EXERCISE
Every entry must reappear in your answer exactly as written, though its pictures must not.

Collected data:
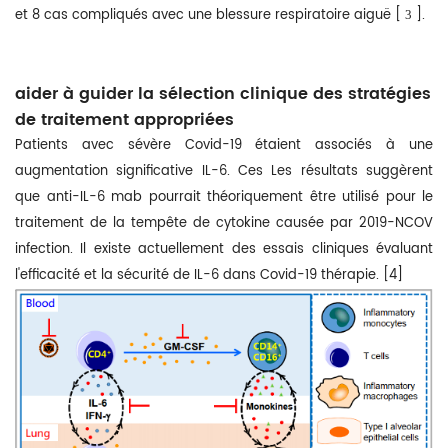
et 8 cas compliqués avec une blessure respiratoire aiguë [
].
3
aider à guider la sélection clinique des stratégies
de traitement appropriées
Patients avec sévère Covid-19 étaient associés à une
augmentation significative IL-6. Ces Les résultats suggèrent
que anti-IL-6 mab pourrait théoriquement être utilisé pour le
traitement de la tempête de cytokine causée par 2019-NCOV
infection. Il existe actuellement des essais cliniques évaluant
l'efficacité et la sécurité de IL-6 dans Covid-19 thérapie. [4]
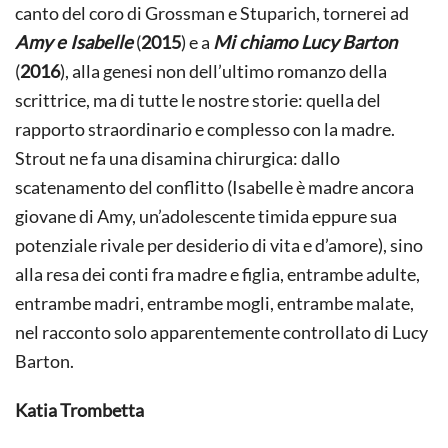
canto del coro di Grossman e Stuparich, tornerei ad
Amy e Isabelle
(
2015
) e a
Mi chiamo Lucy Barton
(
2016
), alla genesi non dell’ultimo romanzo della
scrittrice, ma di tutte le nostre storie: quella del
rapporto straordinario e complesso con la madre.
Strout ne fa una disamina chirurgica: dallo
scatenamento del conflitto (Isabelle è madre ancora
giovane di Amy, un’adolescente timida eppure sua
potenziale rivale per desiderio di vita e d’amore), sino
alla resa dei conti fra madre e figlia, entrambe adulte,
entrambe madri, entrambe mogli, entrambe malate,
nel racconto solo apparentemente controllato di Lucy
Barton.
Katia Trombetta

SOLUTION
et 8 cas compliqués avec une blessure respiratoire aiguë [
].
3
aider à guider la sélection clinique des stratégies
de traitement appropriées
Patients avec sévère Covid-19 étaient associés à une
augmentation significative IL-6. Ces Les résultats suggèrent
que anti-IL-6 mab pourrait théoriquement être utilisé pour le
traitement de la tempête de cytokine causée par 2019-NCOV
infection. Il existe actuellement des essais cliniques évaluant
l'efficacité et la sécurité de IL-6 dans Covid-19 thérapie. [4]
canto del coro di Grossman e Stuparich, tornerei ad
Amy e Isabelle
(
2015
) e a
Mi chiamo Lucy Barton
(
2016
), alla genesi non dell’ultimo romanzo della
scrittrice, ma di tutte le nostre storie: quella del
rapporto straordinario e complesso con la madre.
Strout ne fa una disamina chirurgica: dallo
scatenamento del conflitto (Isabelle è madre ancora
giovane di Amy, un’adolescente timida eppure sua
potenziale rivale per desiderio di vita e d’amore), sino
alla resa dei conti fra madre e figlia, entrambe adulte,
entrambe madri, entrambe mogli, entrambe malate,
nel racconto solo apparentemente controllato di Lucy
Barton.
Katia Trombetta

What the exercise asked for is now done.